## PROBLEM REQUIREMENTS
The answer must give back every line of the data exactly, with no pictures.

## DATA UNDER STUDY
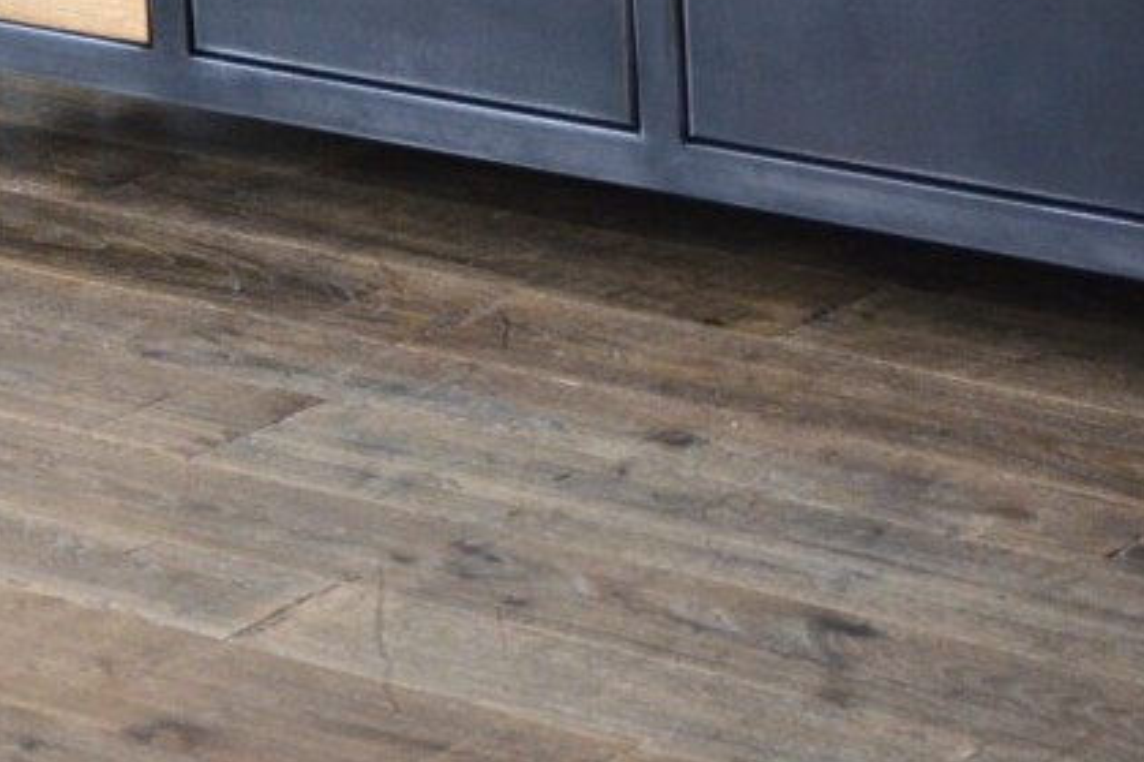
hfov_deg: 11.2
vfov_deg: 7.4
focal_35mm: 183
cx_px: 691
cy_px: -328
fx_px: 5813
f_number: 2.8
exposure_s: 1/100
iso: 800
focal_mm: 40
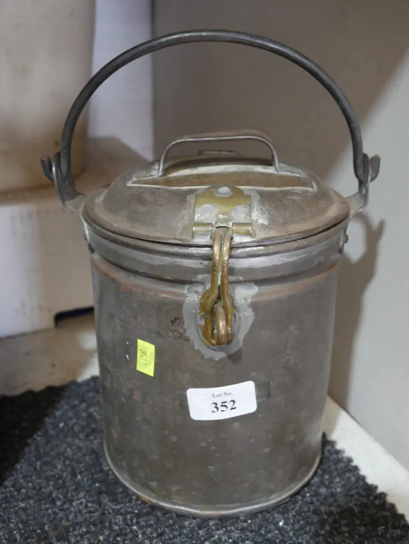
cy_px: 272
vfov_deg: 46.8
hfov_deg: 36.0
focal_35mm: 40
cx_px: 204
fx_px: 630
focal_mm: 20
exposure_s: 1/60
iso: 1250
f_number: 4.4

## SOLUTION TO THE EXERCISE
hfov_deg: 11.2
vfov_deg: 7.4
focal_35mm: 183
cx_px: 691
cy_px: -328
fx_px: 5813
f_number: 2.8
exposure_s: 1/100
iso: 800
focal_mm: 40
cy_px: 272
vfov_deg: 46.8
hfov_deg: 36.0
focal_35mm: 40
cx_px: 204
fx_px: 630
focal_mm: 20
exposure_s: 1/60
iso: 1250
f_number: 4.4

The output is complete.